Ce texte, ce roman puisqu’il faut bien le ranger quelque part, je l’ai écrit parce que je ne pouvais faire autrement. Il est arrivé un moment où j’ai décidé que le dernier mot était posé. Je sais bien aujourd’hui que ce n’était qu’un brouillon mais à ce moment là, j’ai éprouvé un besoin irrépressible de le montrer. Il fallait que ce soit lu.

Il le fallait pour tourner la page. Pas celle de l’histoire qui est racontée, que chacun est libre de voir comme un amour, une passion, une erreur, ou que sais-je encore… Cette page là est tournée, ou bien elle ne l’est pas, selon les jours. Mais ce n’est plus important. Non, c’est la page de l’addiction dont j’ai souffert trop longtemps, qui a tant détruit. Certaines circonstances m’ont amené à en voir la face cachée, sans doute encore plus sordide qu’on l’imagine. J’étais prisonnier, j’ai aperçu la lumière. Et j’ai écrit, empruntant sans doute trop à la réalité, ajoutant parfois des détails inutiles, que j’ai ensuite éliminés, un peu tard.

Oui, trop tard. Car ce récit, qui était pour moi celui de la fin d’une errance qui n’avait que trop duré, j’ai voulu le partager avec celle qui pouvait, à juste titre, se sentir la plus blessée. Elle l’a lu. Hélas, elle n’a retenu que les détails. Ils étaient parfois inventés, ou maladroitement modifiés pour donner plus de relief à un instant raconté. Elle les a pris pour la réalité brute. Peut-être finira-t-elle par voir ce que je voulais qu’elle découvre. Oui, j’ai été un mari infidèle mais il y a des pas que je n’avais jamais faits. Jusque là. Et les avoir fait, avoir aimé cette femme de tout mon cœur, m’a obligé à retourner mon obsession. Je ne pourrai plus prendre une femme, lui donner quelques billets, et savoir que peut-être, sûrement, il y a quelque part un homme qui l’aime et la voudrait, mais ne peut lui offrir cette vie. Je n’ai toujours pas compris comment cette addiction s’était emparée de moi, je ne chercherai plus à le savoir, cela n’a aucune importance.

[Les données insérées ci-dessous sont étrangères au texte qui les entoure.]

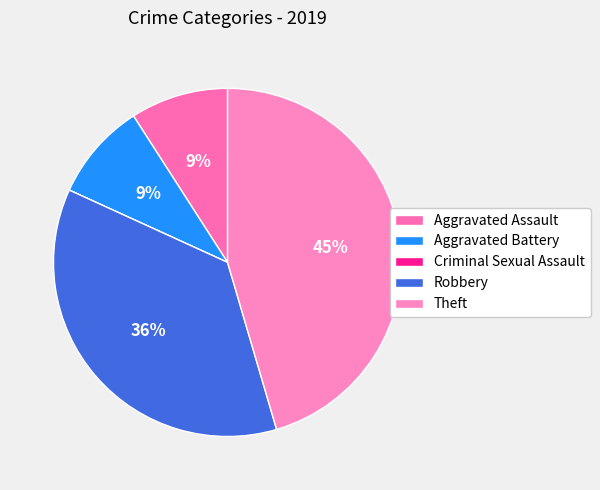

How many segments does this pie chart have?

5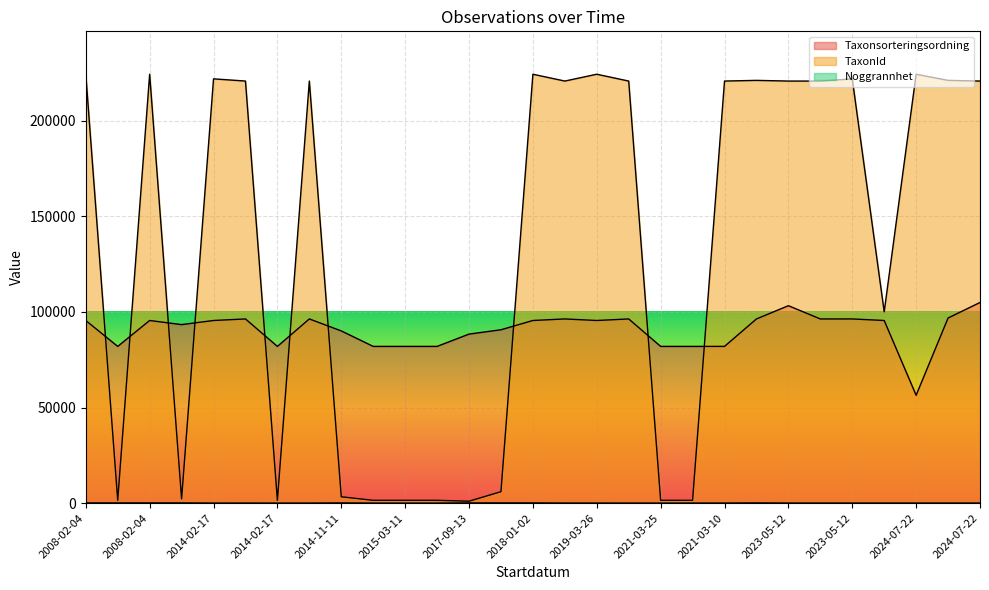

Reading left to right, extract all data points from this chart.

Taxonsorteringsordning: 95520	81971	95522	93375	95525	96334	81972	96334	90074	81972	81972	81972	88404	90674	95526	96334	95526	96334	81972	81972	81972	96334	103265	96334	96334	95525	56401	96820	104952
TaxonId: 224363	1445	224364	2180	221941	220787	1445	220787	3298	1445	1445	1445	972	5964	224358	220787	224358	220787	1445	1445	220787	221144	220787	220787	221941	100048	224358	221144	220787
Noggrannhet: 100	100	100	100	10	25	10	10	100	5	5	5	100	100	100	25	25	10	5	25	25	100	25	25	25	25	25	25	25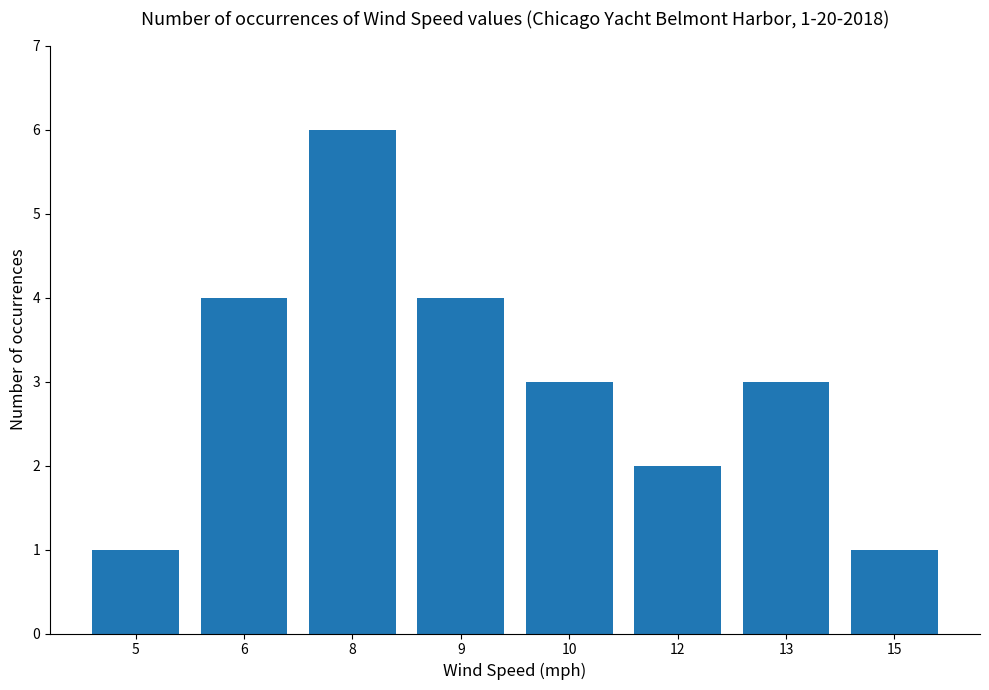

The value at 13 is 3. True or false?

True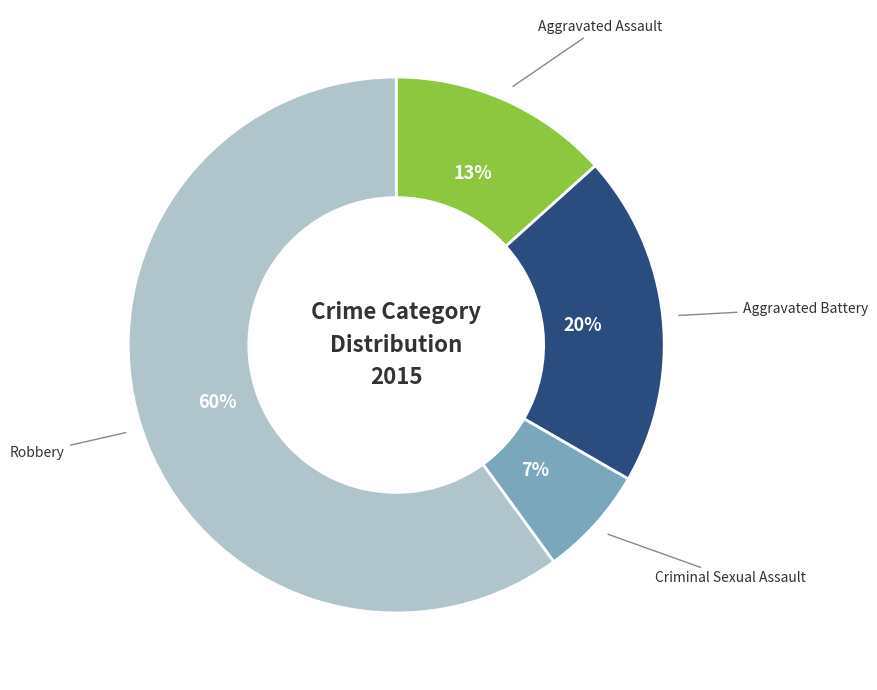

Is there any slice that represents more than half of the pie?

Yes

J’aurais voulu qu’une femme, celle à qui j’ai donné ce récit, celle qui l’a lu, comprenne enfin ce malheur qui nous a abattus. Cette femme, je l’ai aimée à la folie. Je n’ai jamais cessé de l’aimer, même quand je ne voyais plus qu’une autre. Je l’ai haïe aussi. La haine n’est que l’amour déçu. Je sais qu’elle ne l’accepte pas, qu’elle ne l’acceptera pas. Mais ai-je d’autre choix que de lui demander de me rejoindre sur mon chemin de rédemption ? Il n’y en a pas et savoir que cela n’est pas possible n’y change rien.

Est-ce pour cela que j’écris chaque jour ? Est-ce une autre fuite ? Mais écrire, je l’ai toujours fait. Cette fois, j’ai besoin de savoir que c’est lu. Il arrive que je sache qui le lit, par les quelques mots qui me sont adressés. C‘est réconfortant. Peut-être certaines de celles là vont-elle me voir en monstre. Rassurez vous, c’est aussi ainsi que parfois je me ressens. Seulement, il faut bien que je vive avec cela. Ou alors, voudriez vous que je retrouve les fantômes du canal ? Mais ces mots là, je les emprunte à mon autre roman, dont vous n’avez rien vu. Le canal. Il faudra bien que je règle aussi mes comptes avec lui.

Mais d’abord, c’est avec l’addiction qu’il faut finir de régler mes comptes. Je l’ai vaincue, mais je me méfie d’elle, je sais qu’elle est là, dans l’ombre, prête à surgir et à s’emparer de moi. Je ne veux pas lui en laisser l’occasion. C’est pour cela que finalement, je finirai par publier tout ce récit.